Thursday, November 19, 2009

Immigrants use civil lawsuits to protest raids by federal agents

This excerpt is from the article "Putting Heat On ICE" published by Connecticut Law Tribune Monday, November 16, 2009
Copyright 2009, ALM Properties, Inc.

In May 2006, the federal Immigration and Customs Enforcement agency launched “Operation Return To Sender.” The goal: track down, arrest and deport undocumented immigrants, particularly felons, gang members and other dangerous types.

Since then, ICE agents have conducted scores of raids on homes and workplaces. Advocacy groups and lawyers say some agents have been overly zealous, and the advocates have regularly gone to court to try to void arrests and block deportations. But in what seems to be a small, but significant trend, some have also gone on the offensive, filing civil lawsuits against ICE and its agents.

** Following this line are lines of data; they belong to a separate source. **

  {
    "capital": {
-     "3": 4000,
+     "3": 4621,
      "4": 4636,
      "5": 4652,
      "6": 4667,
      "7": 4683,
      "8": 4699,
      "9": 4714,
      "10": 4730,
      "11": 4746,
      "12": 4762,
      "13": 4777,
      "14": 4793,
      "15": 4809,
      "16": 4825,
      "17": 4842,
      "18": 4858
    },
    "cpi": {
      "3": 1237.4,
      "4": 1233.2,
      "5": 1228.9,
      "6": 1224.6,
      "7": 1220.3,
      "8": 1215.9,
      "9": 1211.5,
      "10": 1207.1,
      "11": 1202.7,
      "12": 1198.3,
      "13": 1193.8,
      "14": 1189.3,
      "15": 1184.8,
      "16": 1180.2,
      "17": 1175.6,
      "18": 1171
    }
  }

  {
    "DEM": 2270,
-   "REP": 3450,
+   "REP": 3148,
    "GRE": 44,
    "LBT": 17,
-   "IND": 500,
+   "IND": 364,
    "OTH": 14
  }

The most recent example is in Connecticut, where a Yale School of Law legal clinic has filed suit on behalf of 10 undocumented immigrants whose homes were raided in June 2007. Immigration attorneys differ on whether the claim has much chance of success. But most agree that litigation is an interesting strategy that could buy time in America for the clients and give ICE officials reason to reconsider tactics.

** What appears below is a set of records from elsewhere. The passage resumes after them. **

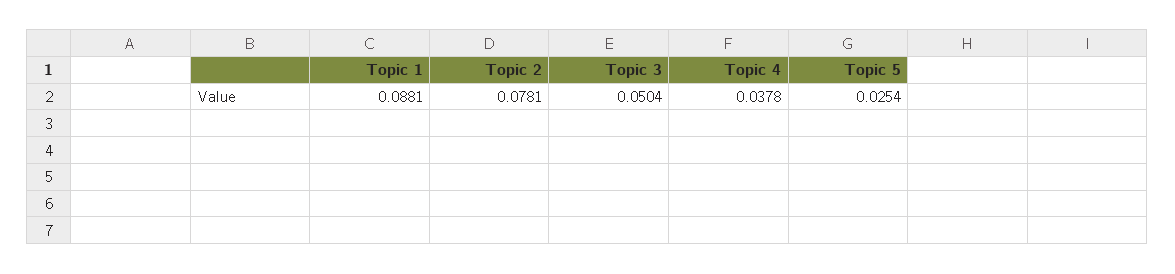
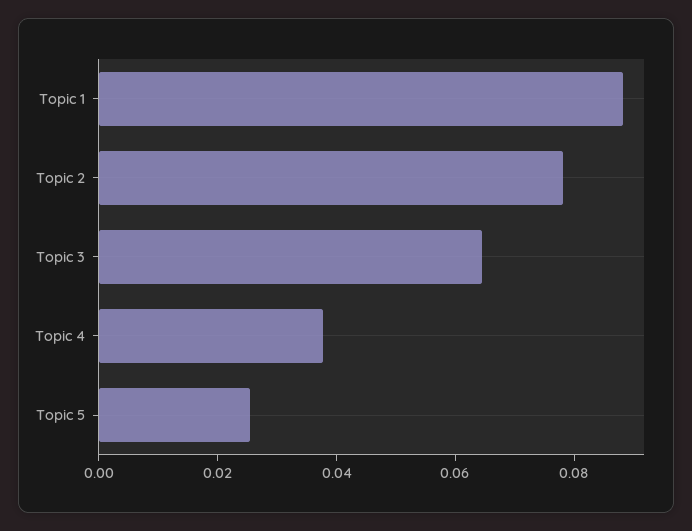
  {
    "Topic 1": 0.0881,
    "Topic 2": 0.0781,
-   "Topic 3": 0.0504,
+   "Topic 3": 0.065,
    "Topic 4": 0.0378,
    "Topic 5": 0.0254
  }

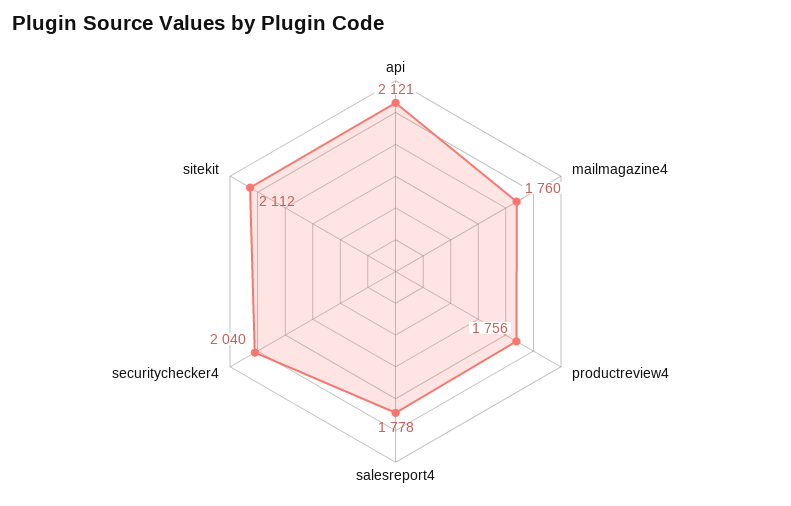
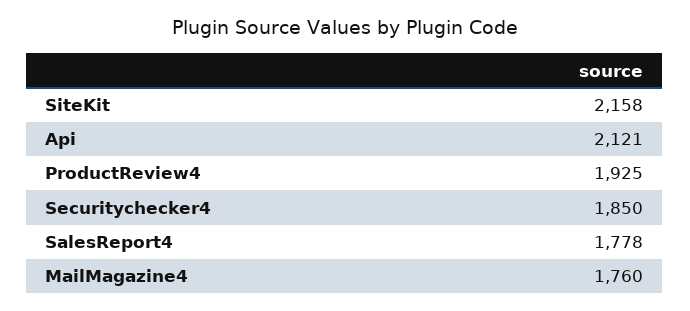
  {
    "api": 2121,
    "mailmagazine4": 1760,
-   "productreview4": 1756,
+   "productreview4": 1925,
    "salesreport4": 1778,
-   "securitychecker4": 2040,
+   "securitychecker4": 1850,
-   "sitekit": 2112
+   "sitekit": 2158
  }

Attorney Alex Meyerovich, of Bridgeport’s M.C. Law Group, called the lawsuit part of a “cat and mouse game” between federal agents and advocates for immigrants. Similar claims have been filed following sweeps on immigrant homes in New Jersey, New York, Georgia and Northern California in recent years.

“What Yale is trying to do is to intimidate ICE,” said Meyerovich. “To show there is a potential liability if they step over an invisible border. It doesn’t matter if [the lawsuit] succeeds or fails. It’s an important power struggle.”

Meyerovich has few kind words for ICE agents, calling some of them “vigilantes.” But he also would not endorse the civil rights lawsuit. “If illegal immigrants succeed in this lawsuit, the message might come out, if you come into the country illegally and get arrested, your rights were violated. I think it’s the wrong message.”